Learn how to recognize when a heart attack is nearing, even a month before its occurrence. This knowledge saves lives!

Many people don’t know what the symptoms of an approaching heart attack are, and are therefore not able to predict and prevent a tragedy. It is worth acquiring such knowledge and closely observing your body and the health of loved ones, because the symptoms of a heart attack are already visible a month before its occurrence.

Myocardial infarction, commonly referred to as a heart attack is myocardial necrosis, occurring as a result of its ischemia. The most common cause of heart attacks is atherosclerosis, or coronary artery disease, which is the result of an improper diet, rich in bad cholesterol. In addition to poor nutrition and obesity, these factors also increase the risk of heart attack: smoking, stress, physical inactivity and hypertension. Unfortunately, heart attacks, in many cases, are fatal.

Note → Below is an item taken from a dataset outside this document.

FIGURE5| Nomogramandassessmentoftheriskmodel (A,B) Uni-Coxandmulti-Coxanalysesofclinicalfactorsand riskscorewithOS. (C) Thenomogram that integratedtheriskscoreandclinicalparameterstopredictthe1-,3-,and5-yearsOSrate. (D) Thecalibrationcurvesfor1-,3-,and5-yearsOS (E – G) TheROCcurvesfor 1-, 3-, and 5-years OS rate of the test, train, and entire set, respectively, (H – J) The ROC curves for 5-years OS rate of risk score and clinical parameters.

A person who is about to experience an attack, can observe the following symptoms: a severe burning pain in the chest which progresses and radiates as well as shortness of breath and anxiety attack. But you don’t have to wait for these symptoms to determine that the heart is refusing to pump blood, because the upcoming attack gives certain signals, even a month earlier. People who are at risk (every smoker is!), and those feeling completely healthy, have to be vigilant.

Each one of us should pay particular attention to the following symptoms, especially when they occur at the same time:

Fatigue and drowsiness

Chronic fatigue can be a potential sign of an upcoming heart attack, because the partially blocked arteries can’t supply enough blood to the heart muscle, causing the heart muscle to lose some of its effectiveness, thus not supplying the body with enough oxygen.

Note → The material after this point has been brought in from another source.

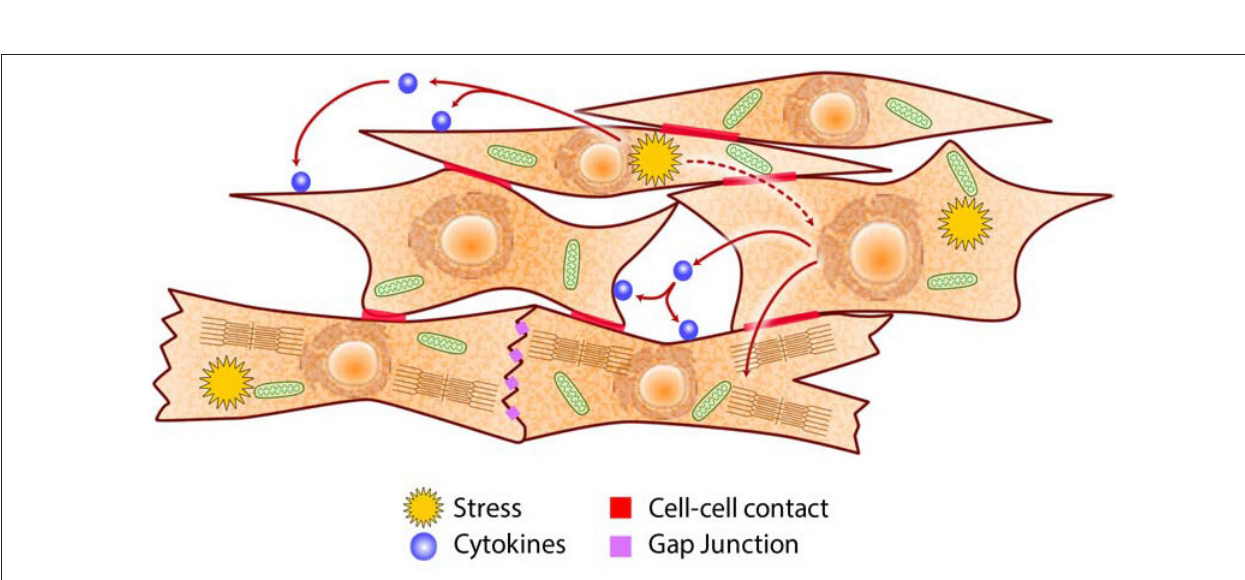
FIGURE 3 | Stress coping response mechanisms. Cellular organelles have resident stress coping response mechanisms that are designed to mitigate the impact of stress and minimize damage caused by stress. The unfolded protein response, oxidative stress response, and genome damage response mechanisms operate predominantly in the endoplasmic/sarcoplasmic reticulum (ER/SR), mitochondria, and nucleus, respectively.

Breathing problems are often a result of heart problems. The incorrectly beating organ reduces the intake of oxygen and one can appear out of breath and have a shortness of breath.



Everyone is weak at some point, as a result of many things, but if we get sudden fatigue (even if we hadn’t done anything too physically intensive), or when we don’t have the strength to carry out light tasks, which don’t require a lot of energy, it may be a sign of heart problems, in which the arteries transport less oxygenated blood, and therefore less of it reaches the muscles, weakening them.